Der steirische Vollblutpolitiker gilt als Freund einer schwarz-blauen Allianz, wie sie Österreich unter Wolfgang Schüssel von 2000 bis 2007 regierte. Mit der rechten FPÖ hätten die Schwarzen jetzt eine hauchdünne Mehrheit, wenn nicht den Blauen Anfang des Sommers zwei Abgeordnete durch eine Parteispaltung in Salzburg abhandengekommen wären.

Lopatka hat derartige Pläne stets vehement dementiert. Er stünde auch gar nicht zur Verfügung, hat FPÖ-Chef Heinz Christian Strache ausrichten lassen. Warum sollte er? Die FPÖ führt seit mehreren Monaten die Umfragen an. Sollte es tatsächlich zu Neuwahlen kommen, könnte er wohl den Kanzleranspruch stellen. Bei einem fliegenden Wechsel müsste er als Juniorpartner mitmachen. Dass das der Partei nicht guttut, hat weiland Jörg Haider leidvoll erfahren müssen.

Der fliegende Wechsel muss gar nicht vollzogen werden. Es genügt, glaubwürdig damit zu drohen, um die SPÖ unter Druck zu setzen und ihr Zugeständnisse abzuringen. In der Steiermark hat das geklappt. Dort trat die SPÖ nach gemeinsamen Wahlverlusten dem Koalitionspartner den Posten des Landeshauptmanns ab, obwohl sie stärkste Partei geblieben war.

Reinhold Lopatka hat seine Köder auch schon in Richtung der Neos ausgeworfen. Die Kleinpartei wurde von gesellschaftsliberalen ÖVP-Dissidenten vor drei Jahren gegründet. In der Mutterpartei hätten sie längerfristige Aussichten, lockte der Fraktionschef.

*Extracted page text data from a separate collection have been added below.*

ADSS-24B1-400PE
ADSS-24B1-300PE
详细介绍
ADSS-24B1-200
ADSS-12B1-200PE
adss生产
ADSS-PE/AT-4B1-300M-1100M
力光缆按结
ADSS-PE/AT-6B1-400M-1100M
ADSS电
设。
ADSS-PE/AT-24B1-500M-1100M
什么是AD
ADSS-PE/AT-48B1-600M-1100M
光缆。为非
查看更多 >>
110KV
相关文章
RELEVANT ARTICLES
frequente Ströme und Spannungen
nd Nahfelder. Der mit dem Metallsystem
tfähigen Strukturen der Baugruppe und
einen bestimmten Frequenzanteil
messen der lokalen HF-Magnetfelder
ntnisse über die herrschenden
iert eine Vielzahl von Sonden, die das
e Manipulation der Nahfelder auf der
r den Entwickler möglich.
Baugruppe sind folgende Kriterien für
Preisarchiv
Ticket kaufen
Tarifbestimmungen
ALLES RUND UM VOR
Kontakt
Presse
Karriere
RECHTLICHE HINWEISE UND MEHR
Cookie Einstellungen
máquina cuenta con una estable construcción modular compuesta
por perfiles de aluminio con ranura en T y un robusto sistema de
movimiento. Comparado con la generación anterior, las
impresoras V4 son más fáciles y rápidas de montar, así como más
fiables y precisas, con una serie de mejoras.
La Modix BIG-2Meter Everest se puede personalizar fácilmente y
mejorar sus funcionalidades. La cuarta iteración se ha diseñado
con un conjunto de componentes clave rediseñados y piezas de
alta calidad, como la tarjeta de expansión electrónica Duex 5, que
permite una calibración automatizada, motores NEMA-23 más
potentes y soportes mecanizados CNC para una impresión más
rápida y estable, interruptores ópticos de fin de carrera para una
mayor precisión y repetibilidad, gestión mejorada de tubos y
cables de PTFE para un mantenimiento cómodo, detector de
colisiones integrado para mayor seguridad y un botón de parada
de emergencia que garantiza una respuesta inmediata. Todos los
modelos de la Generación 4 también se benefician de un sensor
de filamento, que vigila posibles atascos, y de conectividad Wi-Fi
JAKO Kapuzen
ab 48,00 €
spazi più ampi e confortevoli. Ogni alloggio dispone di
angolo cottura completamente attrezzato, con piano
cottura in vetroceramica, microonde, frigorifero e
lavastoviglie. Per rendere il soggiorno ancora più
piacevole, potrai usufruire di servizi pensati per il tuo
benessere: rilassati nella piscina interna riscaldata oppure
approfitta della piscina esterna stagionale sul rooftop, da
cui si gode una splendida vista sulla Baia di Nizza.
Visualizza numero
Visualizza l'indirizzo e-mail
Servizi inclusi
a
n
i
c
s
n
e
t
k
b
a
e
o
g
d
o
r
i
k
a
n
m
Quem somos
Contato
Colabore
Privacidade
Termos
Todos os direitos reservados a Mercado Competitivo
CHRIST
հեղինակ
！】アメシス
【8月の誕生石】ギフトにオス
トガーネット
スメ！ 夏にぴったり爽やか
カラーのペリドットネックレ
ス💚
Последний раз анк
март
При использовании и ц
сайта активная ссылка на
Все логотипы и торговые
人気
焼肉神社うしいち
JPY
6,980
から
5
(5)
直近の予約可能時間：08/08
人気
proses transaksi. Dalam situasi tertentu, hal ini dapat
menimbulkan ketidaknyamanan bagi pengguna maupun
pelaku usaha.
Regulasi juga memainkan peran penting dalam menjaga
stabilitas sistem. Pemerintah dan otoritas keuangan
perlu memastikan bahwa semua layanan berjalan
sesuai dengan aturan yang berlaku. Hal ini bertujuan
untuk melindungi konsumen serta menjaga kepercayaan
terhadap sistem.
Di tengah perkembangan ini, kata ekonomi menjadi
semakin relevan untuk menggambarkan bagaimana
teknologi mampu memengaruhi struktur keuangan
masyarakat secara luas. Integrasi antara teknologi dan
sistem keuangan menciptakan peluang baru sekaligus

Sollten seine Lockrufe erhört werden, könnte die ÖVP das Ergebnis der Nationalratswahlen vom September 2013 korrigieren und nachträglich zur stärksten Partei werden. Das wäre zwar noch kein Anlass, die Koalition zu sprengen, doch in der SPÖ versteht man diesen Plan als Kampfansage. Sollten die Sozialdemokraten ihren schwächelnden Kanzler austauschen wollen, stünde eine Regierungsumbildung an. Und dann könnte die ÖVP – wenn es so weit kommt – als stärkste Partei den Kanzler fordern. Der Plan könnte aber auch in die Hose gehen. Denn vor allem aus den Ländern melden sich ÖVP-Mitglieder und -Funktionäre, die Lopatkas Kabalen letztklassig finden.